Synergy of human spine in neutral posture

Disorders of the human spine account for a major part of disabilities in the workforce and have a significant socioeconomic impact. The present study makes an attempt to develop a new hybrid kinematic approach for analysis of the human spine in the neutral posture. The model combines two essential parts of the human spine: the passive osteoligamentious spine and spinal muscles with both parts interacting according to a proposed control algorithm.

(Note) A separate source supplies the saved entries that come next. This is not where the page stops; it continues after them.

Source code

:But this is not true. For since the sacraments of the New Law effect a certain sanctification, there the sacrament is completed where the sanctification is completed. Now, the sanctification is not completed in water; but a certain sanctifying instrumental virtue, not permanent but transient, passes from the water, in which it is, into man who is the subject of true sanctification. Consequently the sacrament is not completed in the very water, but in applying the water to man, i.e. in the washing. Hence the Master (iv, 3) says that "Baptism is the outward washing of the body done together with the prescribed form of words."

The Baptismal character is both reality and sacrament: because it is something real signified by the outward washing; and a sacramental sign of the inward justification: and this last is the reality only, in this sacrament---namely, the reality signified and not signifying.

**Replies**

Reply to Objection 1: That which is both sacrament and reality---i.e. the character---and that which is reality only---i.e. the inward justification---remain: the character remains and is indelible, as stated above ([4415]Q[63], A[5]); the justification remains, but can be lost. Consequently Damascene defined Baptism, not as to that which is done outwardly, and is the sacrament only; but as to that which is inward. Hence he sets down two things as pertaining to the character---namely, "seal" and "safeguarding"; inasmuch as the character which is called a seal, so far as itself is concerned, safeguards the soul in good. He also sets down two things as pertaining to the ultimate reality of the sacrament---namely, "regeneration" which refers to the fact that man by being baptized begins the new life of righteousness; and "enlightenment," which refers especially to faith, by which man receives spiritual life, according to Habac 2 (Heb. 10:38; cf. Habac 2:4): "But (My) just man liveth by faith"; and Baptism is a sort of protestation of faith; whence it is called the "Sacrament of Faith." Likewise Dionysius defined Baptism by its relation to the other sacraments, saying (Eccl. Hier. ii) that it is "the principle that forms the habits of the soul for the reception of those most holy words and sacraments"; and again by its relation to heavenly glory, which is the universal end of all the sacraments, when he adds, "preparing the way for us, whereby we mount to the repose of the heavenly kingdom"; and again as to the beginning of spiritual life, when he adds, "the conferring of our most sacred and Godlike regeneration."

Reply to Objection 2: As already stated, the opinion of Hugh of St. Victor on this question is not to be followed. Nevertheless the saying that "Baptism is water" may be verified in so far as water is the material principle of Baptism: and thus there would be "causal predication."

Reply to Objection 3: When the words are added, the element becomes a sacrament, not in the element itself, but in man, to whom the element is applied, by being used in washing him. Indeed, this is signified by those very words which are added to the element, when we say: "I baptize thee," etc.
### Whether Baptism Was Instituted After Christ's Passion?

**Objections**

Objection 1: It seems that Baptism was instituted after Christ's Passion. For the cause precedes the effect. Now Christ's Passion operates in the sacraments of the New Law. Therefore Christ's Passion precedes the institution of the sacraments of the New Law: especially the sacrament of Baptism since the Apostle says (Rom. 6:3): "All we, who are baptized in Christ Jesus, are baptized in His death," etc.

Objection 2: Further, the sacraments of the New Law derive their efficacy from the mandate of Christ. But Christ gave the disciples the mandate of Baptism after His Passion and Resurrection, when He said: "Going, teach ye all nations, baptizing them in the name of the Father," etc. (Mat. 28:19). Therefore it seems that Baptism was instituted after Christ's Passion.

Since the model focuses primarily on neutral posture with a limited range of motion, stiffness of the spinal motion segments is considered to be linear, and beams are used to simulate their elastic behavior. The trunk, reinforced by the rib cage and significantly more rigid than lumbar spine, is simulated by increasing the stiffness of the thoracic disks. In the equilibrium spinal analysis virtual springs are used to control the spinal configuration and to provide for interaction between the passive spine and the muscles. In the analyses, muscles are classified in two groups, global running from the pelvis to the rib cage and local running from the pelvis to the lumbar vertebrae. A simple formula for muscle stiffness is used to assign stiffness to each muscle based on its force and length determined from the equilibrium analysis. Constraints are replaced by the truss elements originating and inserting into the same points as muscles with corresponding stiffness properties and tension forces. This state of spine is subsequently analyzed in a linear perturbation step for a magnitude of an eigenvalue which corresponds to the load added onto the arms.

The proposed approach examines effect of changes in spinal configuration controlled by mechanisms such as T1 positioning on mobilization of the passive spinal resistance. The role of the pelvic rotation and muscle forces are then further investigated during the time dependent viscoelastic changes (creep) of the disks. Response of the spine under the postural load is evaluated also in cases with a simple and a detailed muscular architecture.

Findings indicate that the spinal load-bearing potential is enhanced by the mechanisms based on synergetic principles. The compressive resistance of the spinal structure considered as a vertical column is exploited by maintaining the higher buckling modes. Muscle forces necessary to maintain higher modal shapes when acting at characteristic buckling points are only minimal. One of the functions of multiplicity of the lumbar muscular architecture in the neutral posture is to prevent spine from transition into hypermobily when the spine deforms in the higher buckling modes. (Abstract shortened by UMI.)